PAGE TEXT:
Nor is the conclusion on this point different, though the State happens to hold a part of the stock, and thus to be a corporator, and, as such, to participate in the management of the company. (Bank of the United States v. Planters' Bank of Georgia, 9 Wheaton's Rep. 907: Turnpike Company v. Wallace, 8 Watts, R., 316: Bank of United States v. McKenzie, 2 Brockenbrough's, R., 395.)
I feel constrained to think, therefore, that we must look at "public officers” as meaning persons who discharge the functions of the Government as such, who are appointed by or officially responsible to it, and who thus enter into the organization of thel Government.
At the same time it is in the highest degree important to the public interest that officers of these great corporations, who have in charge large sums of money, should not be able to take refuge in foreign countries, enriched by the fruits of the criminal embezzlement of the funds of a bank or railroad company, especially in view of the fact that crimes of less gravity, such as forgery, are generally provided for in treaties of extradition
Meanwhile, though it would on the whole seem to me, that as the expression “public officers” is used in our law, it implies officers of the Government, it would not follow that the “ embezzlement” intended by the treaty must be of the funds of the Government; that is to say, the word “public,” as here employed, refers to the political society as a whole, and in its political capacity (Cruise's Dig. by Greenleaf, vol. iii. 36 n.). Such is the precise force of the word as defined by jurists of the greatest authority (Com. Tig. “ Officer E”).

ASSIGNED TASK:
Return everything in the passage about public officers from "I feel constrained" down to "of thel Government.", copied word for word. Rely only on the passage about public officers.

RECORDED INFORMATION:
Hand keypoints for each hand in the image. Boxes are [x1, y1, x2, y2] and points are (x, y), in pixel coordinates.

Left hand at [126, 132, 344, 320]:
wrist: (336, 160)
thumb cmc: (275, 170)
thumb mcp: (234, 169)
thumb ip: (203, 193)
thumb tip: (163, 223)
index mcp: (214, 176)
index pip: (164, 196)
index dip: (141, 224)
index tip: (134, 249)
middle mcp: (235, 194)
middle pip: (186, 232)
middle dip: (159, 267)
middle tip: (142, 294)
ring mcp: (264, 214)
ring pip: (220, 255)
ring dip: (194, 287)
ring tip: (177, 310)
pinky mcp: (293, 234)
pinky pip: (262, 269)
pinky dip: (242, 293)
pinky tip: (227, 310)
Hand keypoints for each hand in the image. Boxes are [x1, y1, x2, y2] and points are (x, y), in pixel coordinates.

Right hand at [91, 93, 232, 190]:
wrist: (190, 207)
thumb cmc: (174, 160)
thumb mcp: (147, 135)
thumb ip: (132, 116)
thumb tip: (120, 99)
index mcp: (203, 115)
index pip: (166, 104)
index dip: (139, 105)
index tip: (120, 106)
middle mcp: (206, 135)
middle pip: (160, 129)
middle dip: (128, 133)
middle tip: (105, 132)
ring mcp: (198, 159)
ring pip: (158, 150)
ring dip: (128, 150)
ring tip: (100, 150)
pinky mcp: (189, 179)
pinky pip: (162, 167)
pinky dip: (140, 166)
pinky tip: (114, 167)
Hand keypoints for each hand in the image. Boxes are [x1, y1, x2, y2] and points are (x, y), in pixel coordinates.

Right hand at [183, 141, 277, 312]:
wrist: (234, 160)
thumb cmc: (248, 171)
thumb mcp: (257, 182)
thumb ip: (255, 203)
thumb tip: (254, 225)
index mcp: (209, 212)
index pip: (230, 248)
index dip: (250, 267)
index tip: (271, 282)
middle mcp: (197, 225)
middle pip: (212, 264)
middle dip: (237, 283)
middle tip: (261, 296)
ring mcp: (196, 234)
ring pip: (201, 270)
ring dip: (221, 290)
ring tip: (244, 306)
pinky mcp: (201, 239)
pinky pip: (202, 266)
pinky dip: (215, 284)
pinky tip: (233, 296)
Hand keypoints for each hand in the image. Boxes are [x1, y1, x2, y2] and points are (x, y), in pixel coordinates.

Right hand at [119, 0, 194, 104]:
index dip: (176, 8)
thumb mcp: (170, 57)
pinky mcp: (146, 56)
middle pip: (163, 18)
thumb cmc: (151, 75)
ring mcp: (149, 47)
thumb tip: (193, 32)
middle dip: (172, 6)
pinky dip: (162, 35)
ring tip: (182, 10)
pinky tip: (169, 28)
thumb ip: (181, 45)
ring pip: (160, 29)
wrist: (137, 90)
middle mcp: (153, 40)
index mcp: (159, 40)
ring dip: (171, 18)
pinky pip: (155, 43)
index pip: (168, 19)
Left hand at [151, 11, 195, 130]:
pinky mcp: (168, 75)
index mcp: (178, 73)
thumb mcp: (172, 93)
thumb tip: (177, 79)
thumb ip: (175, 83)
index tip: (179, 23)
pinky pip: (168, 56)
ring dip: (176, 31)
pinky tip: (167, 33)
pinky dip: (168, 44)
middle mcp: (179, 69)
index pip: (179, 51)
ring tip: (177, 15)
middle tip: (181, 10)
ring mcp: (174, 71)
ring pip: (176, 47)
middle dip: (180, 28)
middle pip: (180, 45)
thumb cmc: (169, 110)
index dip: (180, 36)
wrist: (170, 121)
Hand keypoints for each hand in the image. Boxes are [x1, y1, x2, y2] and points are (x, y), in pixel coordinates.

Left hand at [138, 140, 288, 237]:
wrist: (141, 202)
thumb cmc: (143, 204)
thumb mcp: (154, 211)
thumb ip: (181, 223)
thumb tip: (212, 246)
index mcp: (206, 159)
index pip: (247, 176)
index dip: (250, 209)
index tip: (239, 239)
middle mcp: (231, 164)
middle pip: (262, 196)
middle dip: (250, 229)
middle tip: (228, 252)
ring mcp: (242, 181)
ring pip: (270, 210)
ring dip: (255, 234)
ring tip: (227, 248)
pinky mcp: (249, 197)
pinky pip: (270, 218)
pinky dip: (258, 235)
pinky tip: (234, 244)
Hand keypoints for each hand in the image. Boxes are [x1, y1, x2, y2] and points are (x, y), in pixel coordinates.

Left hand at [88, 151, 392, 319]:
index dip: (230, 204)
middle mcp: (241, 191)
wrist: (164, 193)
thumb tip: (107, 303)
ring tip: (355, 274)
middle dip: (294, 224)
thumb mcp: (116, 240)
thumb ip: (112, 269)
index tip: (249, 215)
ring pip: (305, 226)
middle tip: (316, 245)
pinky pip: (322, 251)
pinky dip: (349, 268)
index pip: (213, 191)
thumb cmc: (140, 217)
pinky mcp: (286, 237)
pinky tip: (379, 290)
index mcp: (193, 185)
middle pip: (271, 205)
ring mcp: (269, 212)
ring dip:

RESPONSE BOX:
I feel constrained to think, therefore, that we must look at "public officers” as meaning persons who discharge the functions of the Government as such, who are appointed by or officially responsible to it, and who thus enter into the organization of thel Government.